At the same time, they have already started prodding the Kurdistan Region, with kidnappings, car bombs and... rumors of attacks on Kirkuk. This is how ISIS softened up Mosul. They did the same in Samarra as well: just prodded, spread the information campaign and psychological operations, kidnap a few people, kill them horribly, put the fear of God into everybody. Make a few attacks that fail as well, where they just run in and run out. Then all of a sudden the big attack comes.
I’m not a military guy but it seems to me that the Peshmerga have been used in a particular way before June 10th, and after June 10th things will have to change. The alternative is to attack Mosul, but that’s a very big gamble, because whatever happens you’re still going to have ISIS as neighbors to the south.
Rudaw: How much closer is Kurdistan to independence compared to before June 10?

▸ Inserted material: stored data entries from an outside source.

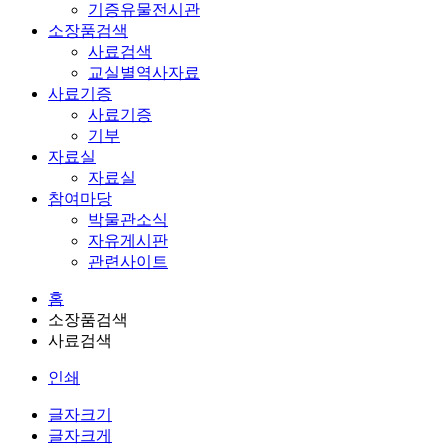
기증유물전시관
소장품검색
사료검색
교실별역사자료
사료기증
사료기증
기부
자료실
자료실
참여마당
박물관소식
자유게시판
관련사이트
홈
소장품검색
사료검색
인쇄
글자크기
글자크게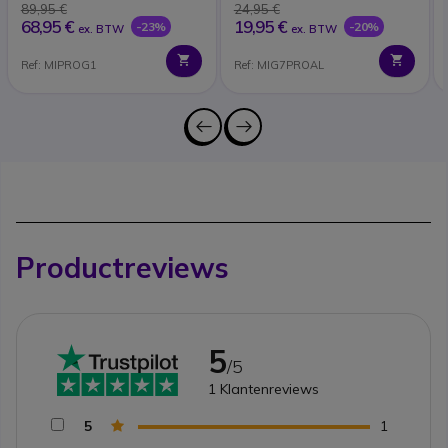
89,95 €
24,95 €
68,95 €
19,95 €
-23%
-20%
ex. BTW
ex. BTW
Ref: MIPROG1
Ref: MIG7PROAL
Productreviews
5
/5
1
Klantenreviews
5
1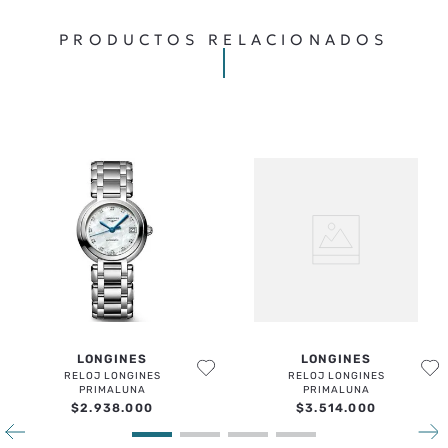
TU UBICACIÓN
PRODUCTOS RELACIONADOS
DIRECCIÓN DE EMAIL
ESCRIBE UN COMENTARIO
ENVIAR COMENTARIO
LONGINES
LONGINES
RELOJ LONGINES
RELOJ LONGINES
PRIMALUNA
PRIMALUNA
$
2
.
938
.
000
$
3
.
514
.
000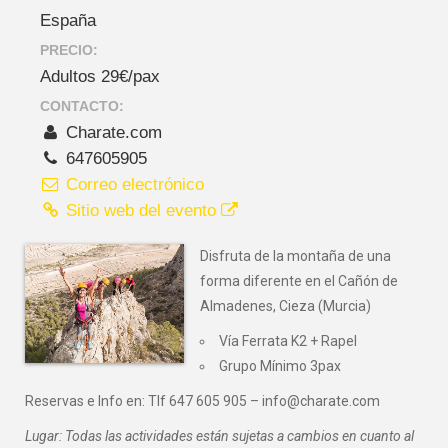
España
PRECIO:
Adultos 29€/pax
CONTACTO:
Charate.com
647605905
Correo electrónico
Sitio web del evento
Disfruta de la montaña de una
forma diferente en el Cañón de
Almadenes, Cieza (Murcia)
Vía Ferrata K2 + Rapel
Grupo Mínimo 3pax
Reservas e Info en: Tlf 647 605 905 – info@charate.com
Lugar: Todas las actividades están sujetas a cambios en cuanto al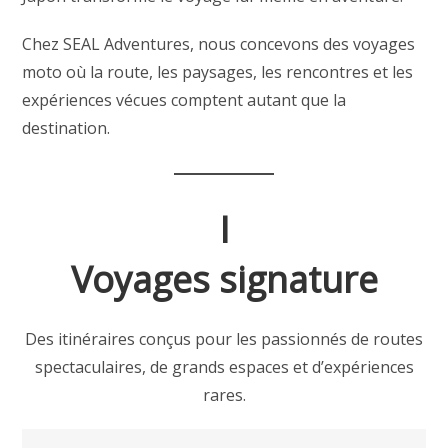
Chez SEAL Adventures, nous concevons des voyages
moto où la route, les paysages, les rencontres et les
expériences vécues comptent autant que la
destination.
I
Voyages signature
Des itinéraires conçus pour les passionnés de routes
spectaculaires, de grands espaces et d’expériences
rares.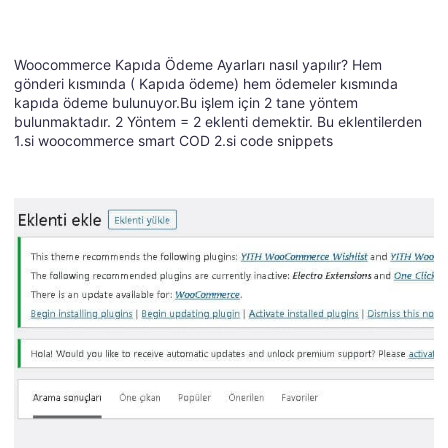
Woocommerce Kapıda Ödeme Ayarları nasıl yapılır? Hem
gönderi kısmında ( Kapıda ödeme) hem ödemeler kısmında
kapıda ödeme bulunuyor.Bu işlem için 2 tane yöntem
bulunmaktadır. 2 Yöntem = 2 eklenti demektir. Bu eklentilerden
1.si woocommerce smart COD 2.si code snippets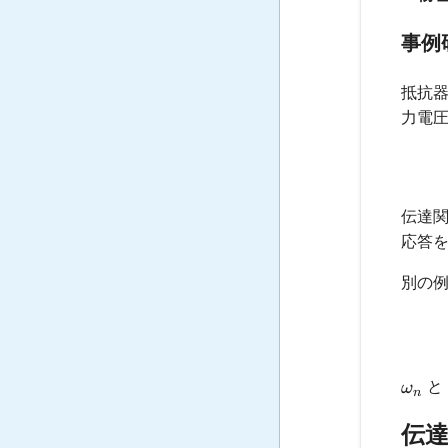
事例
抵抗
力電
伝達
応答
別の例
\ome
ω
n
伝達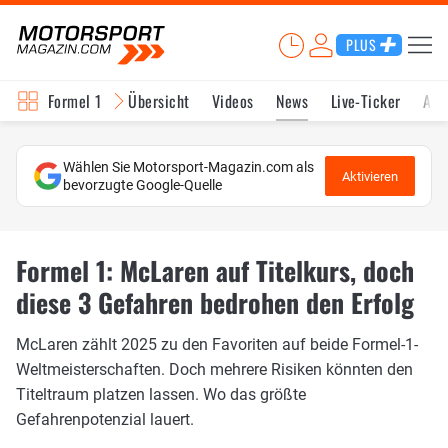
PLUS
Formel 1
Übersicht
Videos
News
Live-Ticker
Akt
Wählen Sie Motorsport-Magazin.com als
Aktivieren
bevorzugte Google-Quelle
Formel 1: McLaren auf Titelkurs, doch
diese 3 Gefahren bedrohen den Erfolg
McLaren zählt 2025 zu den Favoriten auf beide Formel-1-
Weltmeisterschaften. Doch mehrere Risiken könnten den
Titeltraum platzen lassen. Wo das größte
Gefahrenpotenzial lauert.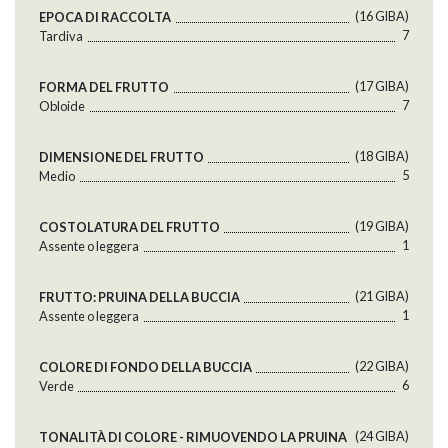
(16 GlBA)
EPOCA DI RACCOLTA
7
Tardiva
(17 GlBA)
FORMA DEL FRUTTO
7
Obloide
(18 GlBA)
DIMENSIONE DEL FRUTTO
5
Medio
(19 GlBA)
COSTOLATURA DEL FRUTTO
1
Assente o leggera
(21 GlBA)
FRUTTO: PRUINA DELLA BUCCIA
1
Assente o leggera
(22 GlBA)
COLORE DI FONDO DELLA BUCCIA
6
Verde
(24 GlBA)
TONALITÀ DI COLORE - RIMUOVENDO LA PRUINA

Gareth Stansfield: The KRG has a narrow path to tread. They can see independence right there to grab, but there’s a big danger if they move too quickly. Iraq is imploding anyway, and they’ll be the only bit left standing. So why incur the wrath of the international community by splitting up Iraq first?
Rudaw: Should the KRG finally execute Article 140 of the Iraqi Constitution, which offers citizens in the disputed territories the choice to join the KRG via a referendum?
Gareth Stansfield: They don’t even have to do that. If you’re talking about disputed territories, the KRG can actually use the government of Iraq’s own argument against them. The government said that Article 140 is invalid because it ran out of time (it was meant to be carried out by 2007). The KRG can say: “we have de facto authority and we can make it de jure through a referendum of our own.”
There’s also the issue of the Iraqi Constitution. At what point does it fold because Iraq is no longer valid? Legally speaking, it’s a force majeure question: at what point is Iraq’s Constitution not applicable anyway? If you’re a Kurd, you’re going to want to get your Constitution approved really quickly. It’s not been approved yet.